I cambiamenti sono in atto e sono inarrestabili, ma le persone non sono numeri e non possono e non devono essere ‘sacrificate’ in nome delle tecnologie e, soprattutto, del business.
A questo proposito, vorrei ricordare il Manifesto di Vienna, un appello a riflettere sulle conseguenze dello sviluppo tecnologico attuale e futuro, che ho firmato con diversi miei colleghi nel maggio 2019.
Nel Manifesto viene ribadito che le tecnologie vanno progettate in base ai valori e ai bisogni umani e che non si può consentire alle stesse di plasmare gli esseri umani. Il nostro compito è di contenere gli aspetti negativi ma anche d’incoraggiare l‘innovazione incentrata sull‘uomo.

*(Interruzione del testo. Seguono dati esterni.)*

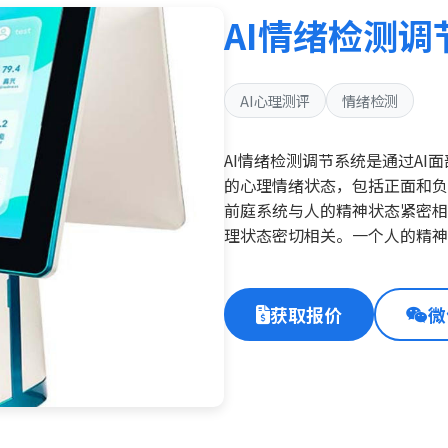
AI情绪检测调
AI心理测评
情绪检测
AI情绪检测调节系统是通过A
的心理情绪状态，包括正面和负面
前庭系统与人的精神状态紧密相
理状态密切相关。一个人的精神
获取报价
微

Quando si parla di Umanesimo Digitale si fa riferimento proprio a questo. Il punto è la centralità della persona, considerando anche gli aspetti sociali delle tecnologie digitali, un argomento spesso trascurato ma fondamentale.

Prima Lei ha parlato di governance del digitale. Quali consigli darebbe ai decisori politici?

Proteggere lo spazio digitale è fondamentale per ogni Paese, perché significa aver cura dei cittadini e dei loro dati. Si tratta di una sfida prima di tutto sociale e politica e solo in seconda istanza scientifica o tecnica.
La dimensione digitale è sempre più intrecciata con le varie dimensioni sociali, che si stabiliscono tra individui. Una dimensione talmente importante che è del tutto naturale che i governi vogliano attuare la loro attività di indirizzo e gestione anche nei confronti del digitale. Ritengo quindi assolutamente legittimo e doveroso che uno Stato governi lo spazio digitale così come governa lo spazio fisico.
Abbiamo esempi lampanti che ci dimostrano come nella società digitale chi controlla i dati controlla la società. I nostri decisori politici hanno cominciato a capirlo, ma ora è tempo di agire concretamente. Partendo proprio dall’investimento nelle scuole.